JA: So, I would be immediately arrested by the British police, and I would then be extradited, either immediately to the United States, or to Sweden. In Sweden, I am not charged, I’ve already been previously cleared, etc. So, we’re not certain exactly what would happen there, but then we know that the Swedish government has refused to say that they will not extradite me to the United States. And they have extradited 100 percent of people that the US has requested since at least 2000. So, over the last 15 years, every single person that the US has tried to extradite from Sweden has been extradited. And they refuse to provide the guarantees. So, it’s… yeah.
JP:People often ask how you cope with the isolation here.

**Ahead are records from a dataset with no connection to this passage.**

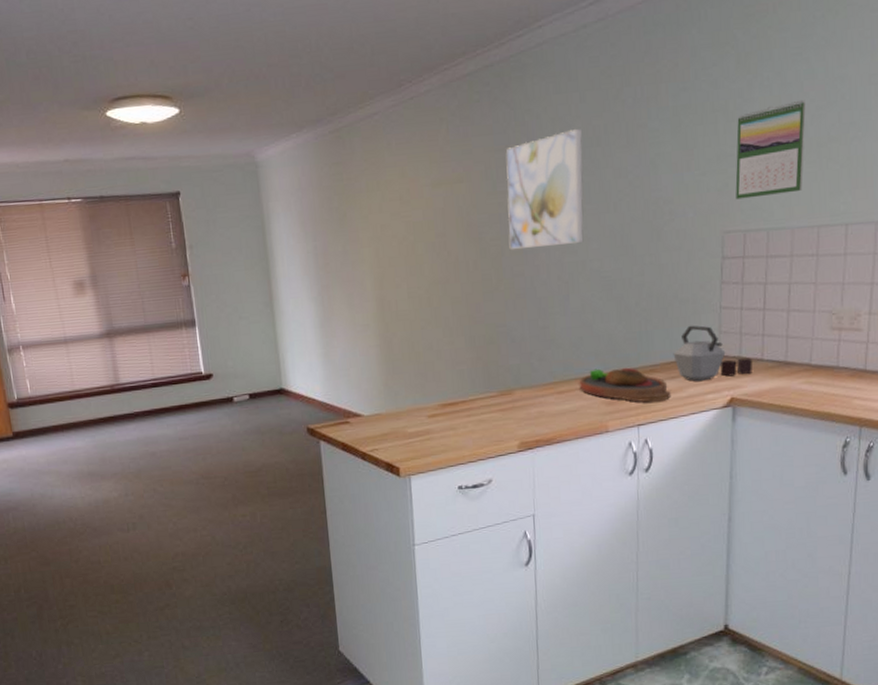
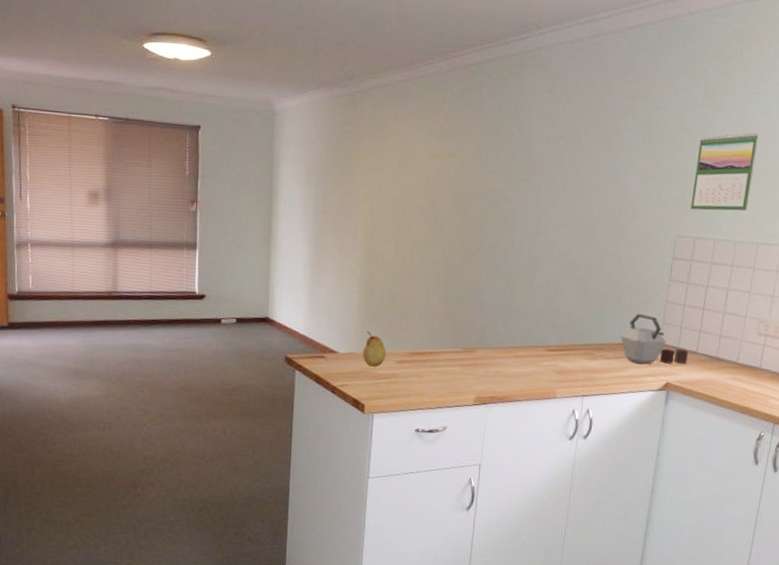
fruit: none [389,387,416,427] -> present [362,330,387,368]
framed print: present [506,128,584,249] -> none [489,126,566,226]
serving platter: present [579,367,671,403] -> none [535,340,615,377]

JA: Look, one of the best attributes of human beings is that they are adaptable. One of the worst attributes of human beings is that they are adaptable. They adapt and start to tolerate abuses. They adapt to being involved themselves in abuses. They adapt to adversity and continue on. So, in my situation… frankly, I’m a bit institutionalized. This is the world – visually, this is the world.
JP:It’s a world without sunlight, for one thing…

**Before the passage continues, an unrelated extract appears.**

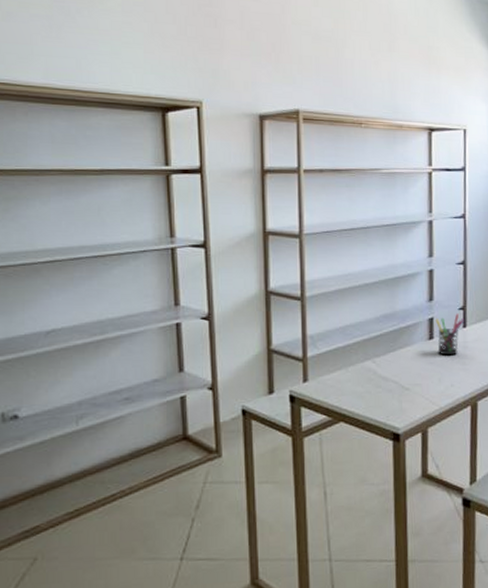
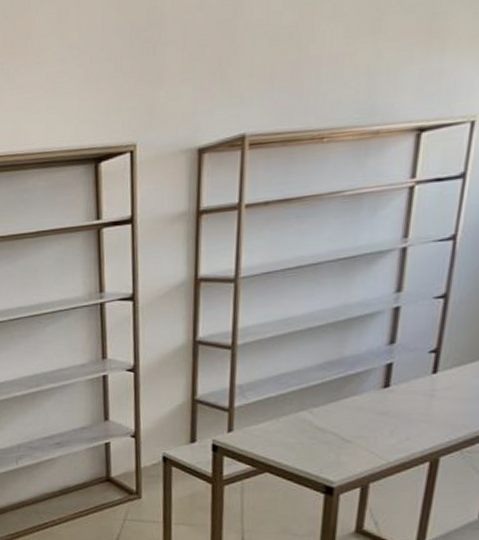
pen holder: present [435,313,464,356] -> none [393,357,435,406]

JA: It’s a world without sunlight, but I haven’t seen sunlight in so long like I don’t remember it. So, yeah, you adapt. The one real irritant is that my young children – they also adapt. They adapt to being without their father. That’s a hard adaptation, which they didn’t ask for.
JP:Do you worry about them?
JA: Yeah, I worry about them, I worry about their mother.
‘I am innocent and in arbitrary detention’
JP:Some people would say, “Well, why don’t you end it and simply walk out the door and allow yourself to be extradited to Sweden?”
JA: The UN has looked into this whole situation. They spent 18 months in formal adversarial litigation: me, at the UN, versus Sweden and the UK – who is right? The UN made a conclusion – I’m being arbitrarily detained, illegally, deprived of my freedom. What has been… occurred, has not occurred within the laws that the United Kingdom and Sweden must obey. It is an illegal abuse. I mean, the United Nations formally asking what’s going on here, what’s your legal explanation for this. He says you should be… you should recognize his asylum. Sweden formally writing back to United Nations, says “No, we’re not going to,” leaving open their ability to extradite. I just find it absolutely amazing that the narrative about this situation is not put out publicly and in the press. Because it doesn’t suit the Western establishment narrative that, “Yes, the West has political prisoners.” It’s a reality. It’s not just me, there’s a bunch of other people as well. The West has political prisoners. No state accepts to call the people it is imprisoning or detaining for political reasons “political prisoners.” They don’t call them political prisoners in China, they don’t call them political prisoners in Azerbaijan, and they don’t call them political prisoners in the United States, the UK or Sweden. It’s absolutely intolerable to have that kind of self-perception. But here we have a case. Talking about the Swedish case, where I have never been charged with a crime, where I have already been cleared and found to be innocent, where the woman herself said that the police made it up, where the United Nations formally said the whole thing is illegal, where the state of Ecuador also investigated and found that I should be given asylum. Those are the facts. But what is the rhetoric?
JP: Different.
JA: The rhetoric is pretending, constantly pretending that I have been charged with a crime, never mentioning that I have been already previously cleared, never mentioning that the woman herself says that the police made it up, trying to avoid that the UN formally found that the whole thing is illegal. Never even mentioning that Ecuador made a formal assessment through its formal processes and found that yes, I am subject to persecution by the United States.